# Fragmento facilitado
++++

Ángela Piedras Yegros

Si tuviera que hacer una lista con mis personas preferidas, estas serían Lope de Vega, Isabel la Católica, Alaska y Bridget Jones, por distintos motivos, y no necesariamente en ese orden.

Aunque de origen pacense, llevo más de media vida en la capital, desde que, al borde de la adolescencia, corriera para dejar atrás los caminos por los que tanto había pisado, asfixiada de lo familiar, ansiosa por explorar nuevos universos excitantes y desconocidos. Pero no todos los comienzos resultan sencillos y, con frecuencia, me vi perdida, atrapada en un destino que no era lo que quería, presa del anhelo de la persona que había sido y de lo que había dejado atrás. Una vocación imprecisa fruto de una orientación profesional pobre derivó en un proyecto laboral poco o nada gratificante.

Tras años de deambular dando palos de ciego en el intento desesperado de reconducir la vida que me arrastraba, amenazando con establecerse en lo que tendría que llamar futuro, di con algo que llevaba mucho tiempo ahí, pero que hasta entonces no había encontrado la manera de integrar. La literatura, que había sido el motor de mi existencia, se mostraba al fin para iluminar mis días.

Desoyendo con esfuerzo las recomendaciones que sin opción al diálogo me instaban a decantarme por una oposición, llegué temerosa de haberme equivocado el primer día de clase de Teoría de la Literatura y Literatura Comparada. Pero esas dudas solo permanecieron conmigo unos minutos, hasta que el profesor Ángel G. Galiano, con esa luz en la mirada que desprenden las personas que se desviven por lo que hacen, quiso saber por qué no habíamos elegido convertirnos en gente de provecho. Imposible describir ese momento de felicidad infinita, de lágrimas que te inundan los ojos, de certeza absoluta de al fin haber encontrado el lugar; no puede haber un comienzo mejor. La literatura me iba a salvar la vida, ¿por qué no lo había visto antes?

++++

# Tarea a realizar 1
Reproduce el pasaje del fragmento que va entre "Aunque de origen" y "o nada gratificante.", ambos incluidos.
# Tarea a realizar 2
Responde según el fragmento:
(a) ¿Qué cuatro personas forman la lista de preferidas?
(b) ¿De qué asignatura era el primer día de clase?
(c) ¿Qué quiso saber el profesor Ángel G. Galiano?
# Tarea a realizar 3
Resume de forma más breve el párrafo del fragmento que empieza por "Aunque de origen pacense", sin perder sus datos principales.

# Datos proporcionados

++++

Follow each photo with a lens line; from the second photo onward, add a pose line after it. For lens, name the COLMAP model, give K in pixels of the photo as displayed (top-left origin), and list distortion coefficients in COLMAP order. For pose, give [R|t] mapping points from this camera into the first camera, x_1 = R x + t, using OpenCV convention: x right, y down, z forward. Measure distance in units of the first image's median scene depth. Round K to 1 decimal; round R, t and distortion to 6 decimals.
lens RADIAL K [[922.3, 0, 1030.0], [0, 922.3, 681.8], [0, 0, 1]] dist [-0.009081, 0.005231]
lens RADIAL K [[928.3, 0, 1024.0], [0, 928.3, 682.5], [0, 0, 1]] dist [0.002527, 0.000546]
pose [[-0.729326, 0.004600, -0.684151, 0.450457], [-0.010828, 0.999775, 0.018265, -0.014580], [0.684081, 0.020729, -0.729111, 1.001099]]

++++

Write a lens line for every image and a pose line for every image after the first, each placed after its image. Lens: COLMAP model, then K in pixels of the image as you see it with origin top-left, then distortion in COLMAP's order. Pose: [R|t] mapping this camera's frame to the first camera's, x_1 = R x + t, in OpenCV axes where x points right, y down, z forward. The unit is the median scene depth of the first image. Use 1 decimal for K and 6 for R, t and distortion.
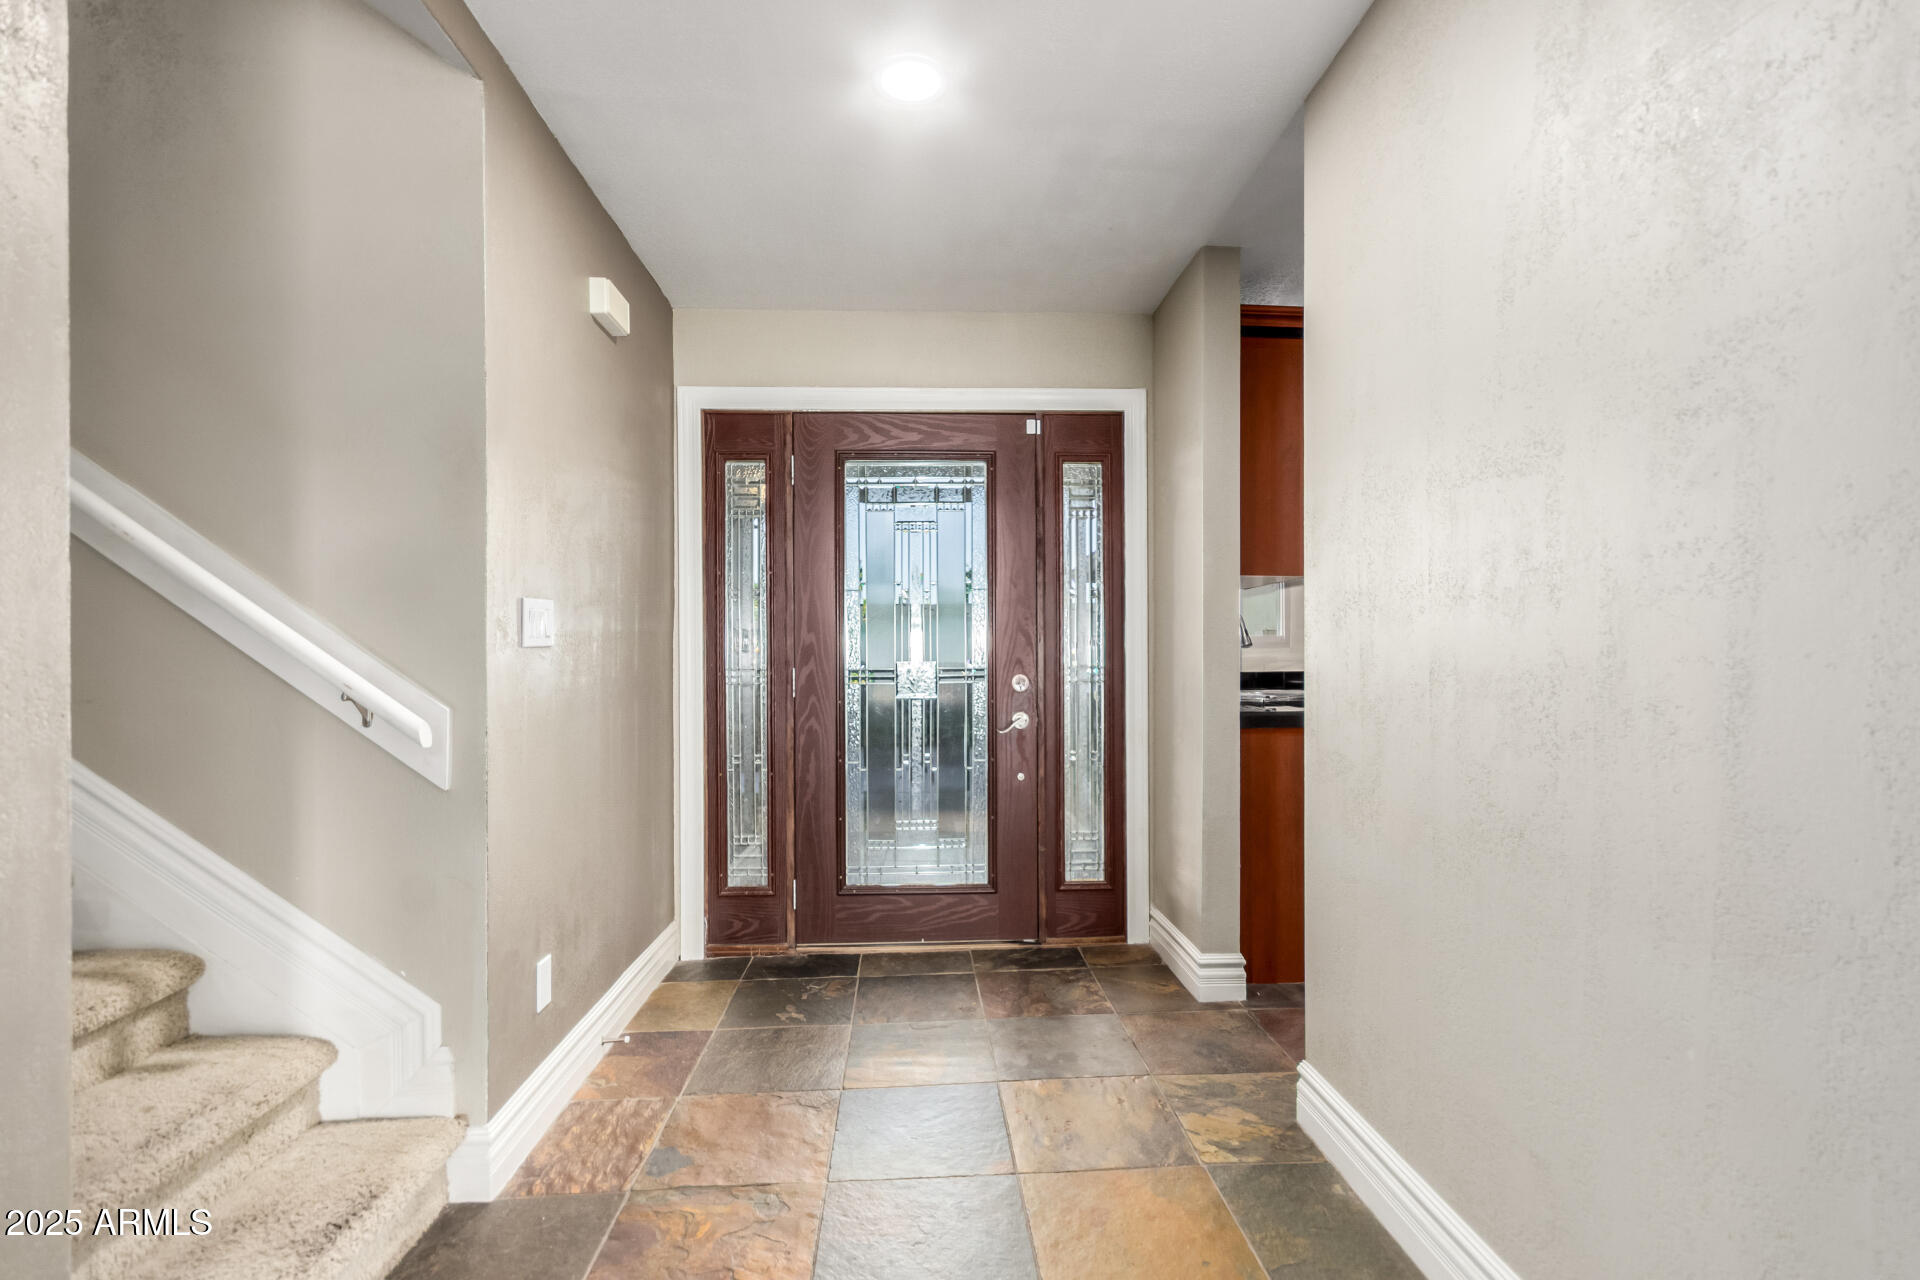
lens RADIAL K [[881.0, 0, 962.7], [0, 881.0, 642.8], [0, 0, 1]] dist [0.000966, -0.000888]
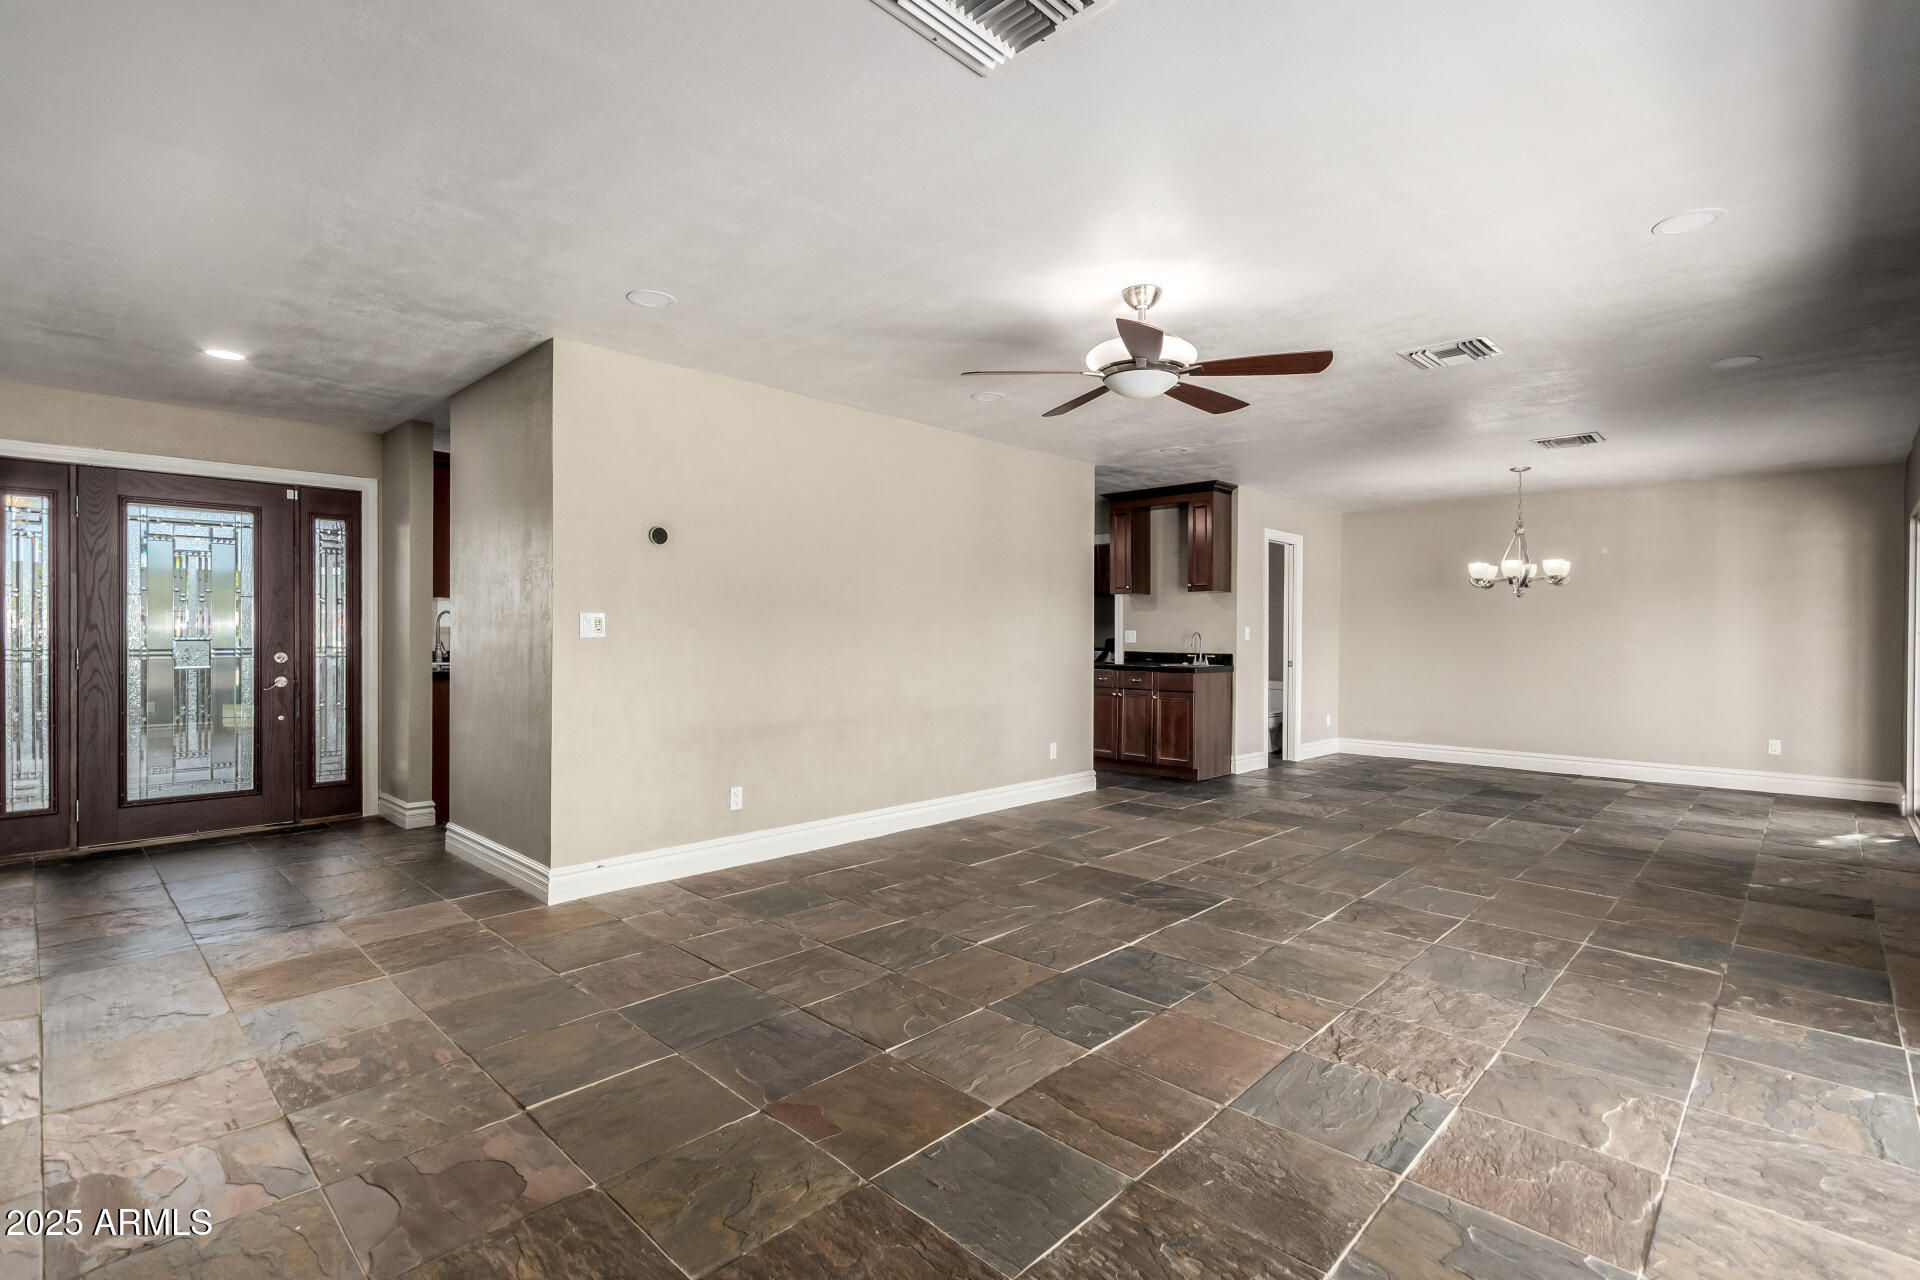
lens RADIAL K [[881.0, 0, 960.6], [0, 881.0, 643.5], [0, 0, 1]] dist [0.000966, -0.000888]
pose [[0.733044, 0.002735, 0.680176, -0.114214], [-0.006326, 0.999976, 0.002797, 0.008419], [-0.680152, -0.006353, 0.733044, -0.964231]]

++++

# Solución 1
Aunque de origen pacense, llevo más de media vida en la capital, desde que, al borde de la adolescencia, corriera para dejar atrás los caminos por los que tanto había pisado, asfixiada de lo familiar, ansiosa por explorar nuevos universos excitantes y desconocidos. Pero no todos los comienzos resultan sencillos y, con frecuencia, me vi perdida, atrapada en un destino que no era lo que quería, presa del anhelo de la persona que había sido y de lo que había dejado atrás. Una vocación imprecisa fruto de una orientación profesional pobre derivó en un proyecto laboral poco o nada gratificante.

# Solución 2
(a) Lope de Vega, Isabel la Católica, Alaska y Bridget Jones.
(b) De Teoría de la Literatura y Literatura Comparada.
(c) Por qué no habían elegido convertirse en gente de provecho.

# Solución 3
Soy de origen pacense y vivo en la capital desde casi la adolescencia. Me fui cansada de lo familiar y con ganas de conocer mundos nuevos. El comienzo fue difícil: muchas veces me encontré atrapada en un destino que no quería y echaba de menos lo que había dejado atrás. Una mala orientación profesional me dejó una vocación poco clara, y eso me llevó a un trabajo nada gratificante.